Vectorize the document we want to search for

In [7]:
question = 'What is algorithmic bias?'
question_vec = vectorizer.transform([question])
question_vec.toarray()

array([[0, 0, 0, 0, 0, 0, 0, 1, 0, 0, 0, 0, 0, 0, 0, 0, 0, 0, 0, 0, 0, 0,
        0, 0, 0, 0, 0, 0, 0, 0, 1, 0, 0, 0, 0, 0, 0, 0, 0, 0, 0, 0, 0, 0,
        0, 0, 0, 0, 0, 0, 0, 0, 0, 0, 0, 0, 0, 0, 0, 0, 0, 0, 0, 0, 0, 0,
        0, 0, 0, 0, 0, 0, 0, 0, 0, 0, 0, 0, 0, 0, 0, 0, 0, 0, 0, 0, 0, 0,
        0, 0, 0, 0, 0, 0, 0, 0, 0, 0, 0, 0, 0, 0, 0, 0, 0, 0, 0, 0, 0, 0,
        0, 0, 0, 0, 0, 0, 1, 0, 0, 0, 0, 0, 0, 0, 0, 0, 0, 0, 0, 0, 0, 0,
        0, 0, 0, 0, 0, 0, 0, 0, 0, 0, 0, 0, 0, 0, 0, 0, 0, 0, 0, 0, 0, 0,
        0, 0, 0, 0, 0, 0, 0, 0, 0, 0, 0, 0, 0, 0, 0, 0, 0, 0, 0, 0, 0, 0,
        0, 0, 0, 0, 0, 0, 0, 0, 0, 0, 0, 0, 0, 0, 0, 0, 0, 0, 0, 0, 0, 0,
        0, 0, 0, 0, 0, 0, 0, 0, 0, 0, 0, 0, 0, 0, 0, 0, 0, 0, 0, 0, 0, 0,
        0, 0, 0, 0, 0, 0, 0, 0, 0, 0, 0, 0, 0, 0, 0, 0, 0, 0, 0, 0]],
      dtype=int64)

Perform cosine similarity against the entire corpus.

In [21]:
from sklearn.metrics.pairwise import cosine_similarity

similar_docs = cosine_similarity(count_vectors, question_vec)
print(similar_docs)

most_similar_doc_index = similar_docs.argmax()
most_similar_doc = docs[most_similar_doc_index]

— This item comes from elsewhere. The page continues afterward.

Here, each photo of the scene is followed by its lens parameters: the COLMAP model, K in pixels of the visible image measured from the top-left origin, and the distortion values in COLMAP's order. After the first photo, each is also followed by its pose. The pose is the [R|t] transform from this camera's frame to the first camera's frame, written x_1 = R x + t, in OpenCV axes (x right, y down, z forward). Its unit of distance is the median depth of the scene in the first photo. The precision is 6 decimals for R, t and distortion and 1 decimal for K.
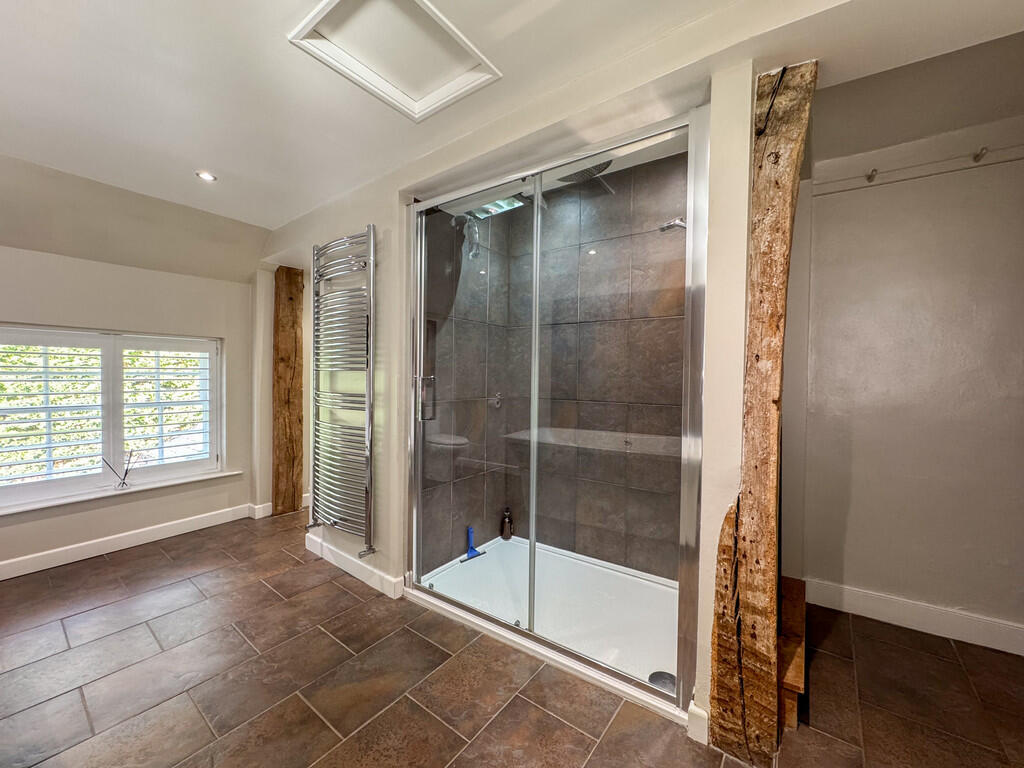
lens RADIAL K [[409.5, 0, 512.0], [0, 409.5, 384.0], [0, 0, 1]] dist [-0.000260, -0.000024]
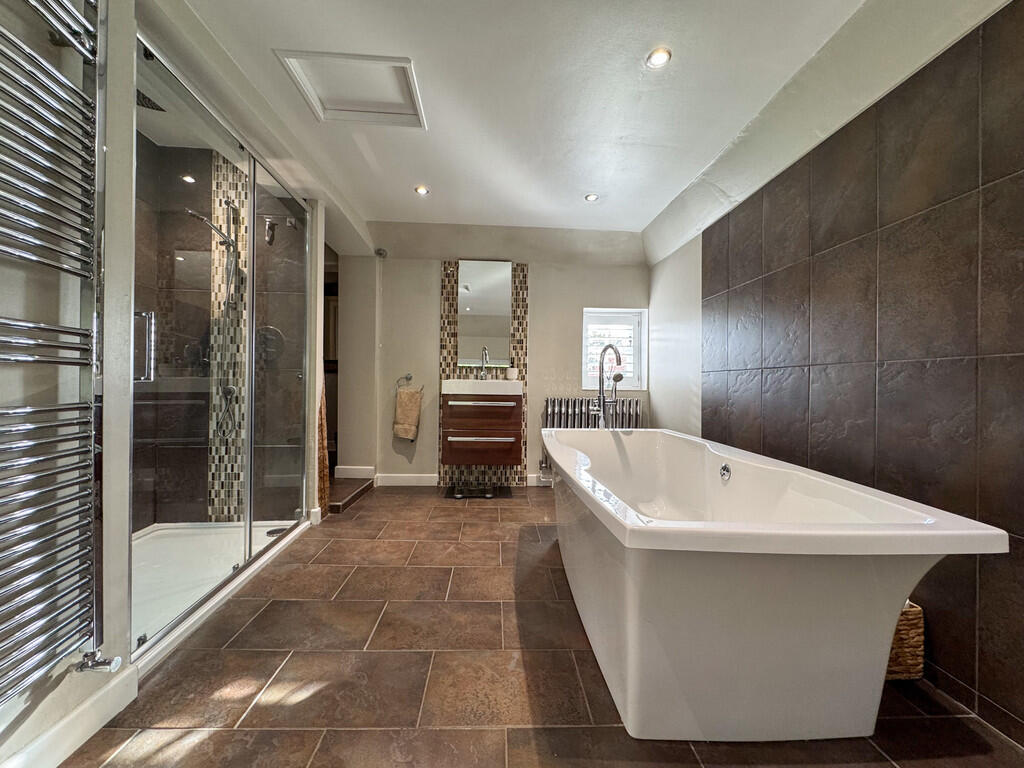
lens RADIAL K [[409.5, 0, 512.0], [0, 409.5, 384.0], [0, 0, 1]] dist [-0.000260, -0.000024]
pose [[-0.644634, -0.025026, 0.764081, -1.383224], [-0.006397, 0.999606, 0.027343, 0.091993], [-0.764464, 0.012739, -0.644540, 1.267028]]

print('Question: ', question)
print('Match: ', most_similar_doc)

[[0.23570226]
 [0.12451456]
 [0.24743583]
 [0.4330127 ]
 [0.12909944]
 [0.16012815]
 [0.        ]
 [0.        ]
 [0.1490712 ]
 [0.27216553]
 [0.        ]
 [0.        ]
 [0.24077171]
 [0.14002801]
 [0.        ]
 [0.09128709]]
Question:  What is algorithmic bias?
Match:  The study of algorithmic bias is most concerned with algorithms that reflect "systematic and unfair" discrimination.

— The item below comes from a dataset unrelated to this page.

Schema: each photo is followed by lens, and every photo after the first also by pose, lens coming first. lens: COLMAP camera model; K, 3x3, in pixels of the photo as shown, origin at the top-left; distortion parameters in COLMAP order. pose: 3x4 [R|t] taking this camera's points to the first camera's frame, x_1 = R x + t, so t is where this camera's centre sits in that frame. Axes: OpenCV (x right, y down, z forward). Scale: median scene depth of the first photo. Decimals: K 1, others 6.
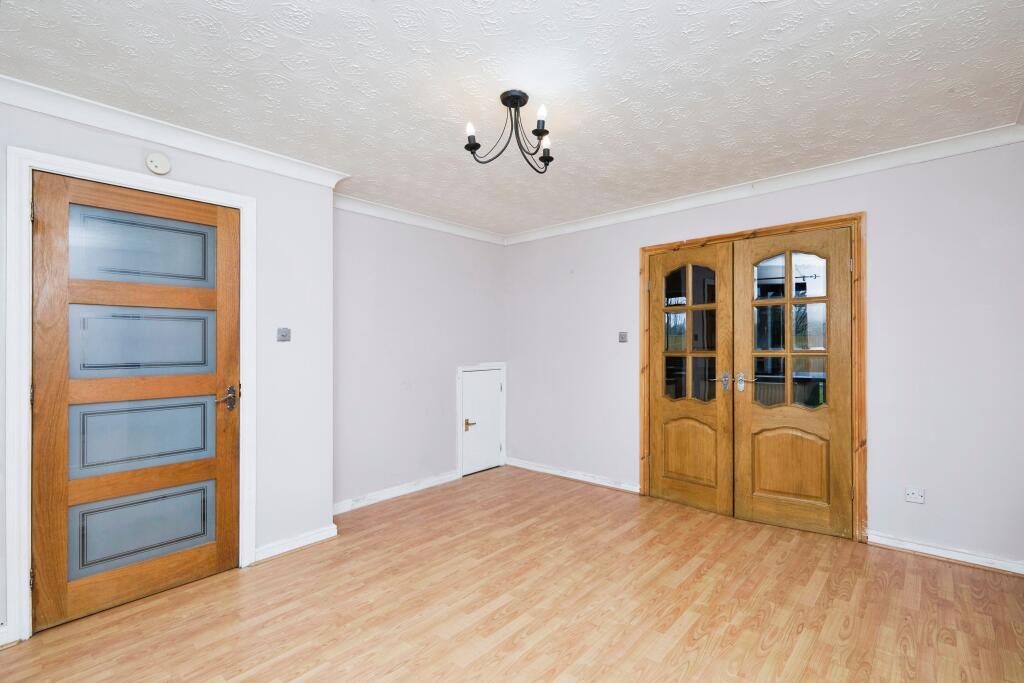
lens RADIAL K [[471.8, 0, 522.0], [0, 471.8, 349.5], [0, 0, 1]] dist [-0.001002, 0.000384]
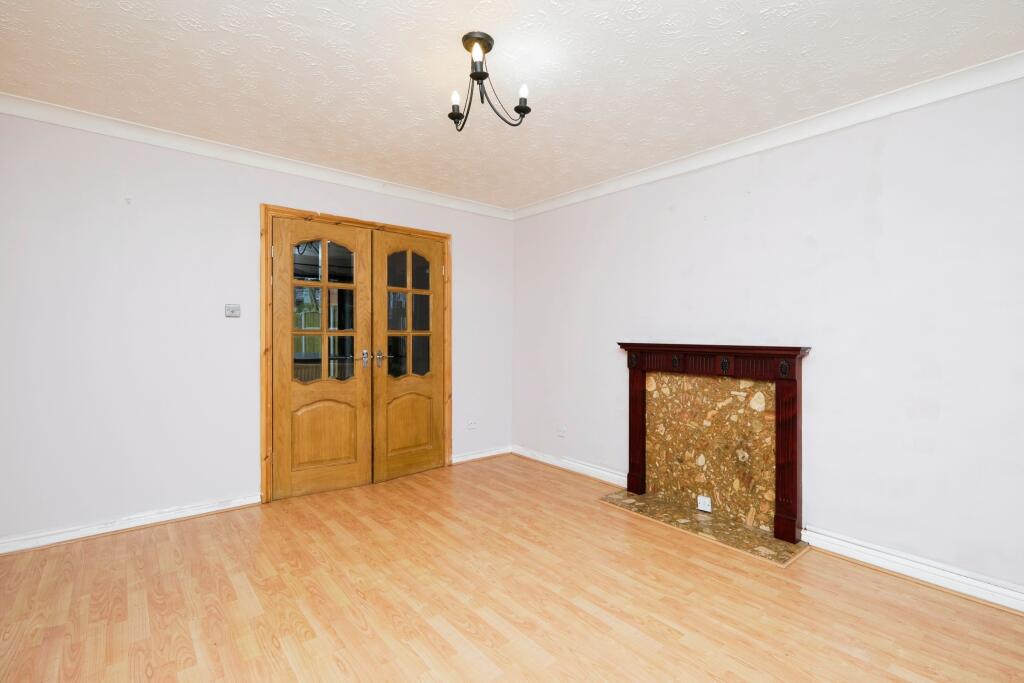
lens RADIAL K [[471.8, 0, 522.1], [0, 471.8, 337.1], [0, 0, 1]] dist [-0.001002, 0.000384]
pose [[0.149130, 0.000448, 0.988818, -0.603646], [-0.009817, 0.999951, 0.001027, 0.014086], [-0.988769, -0.009860, 0.149127, 0.522189]]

Not a bad result, but the first sentence of the corpus is probably a better match. Let's see how n-grams can help improve the precision.

# 2-grams

In [31]:
ngram_vectorizer = CountVectorizer(ngram_range=(1, 2))
ngram_vectors = ngram_vectorizer.fit_transform(corpus)
ngram_vectors

<16x616 sparse matrix of type '<class 'numpy.int64'>'
	with 772 stored elements in Compressed Sparse Row format>

In [32]:
ngram_question_vec = ngram_vectorizer.transform([question])

similar_docs = cosine_similarity(ngram_vectors, ngram_question_vec)

most_similar_doc_index = similar_docs.argmax()
most_similar_doc = docs[most_similar_doc_index]

print('Question: ', question)
print('Match: ', most_similar_doc)

Question:  What is algorithmic bias?
Match:  The study of algorithmic bias is most concerned with algorithms that reflect "systematic and unfair" discrimination.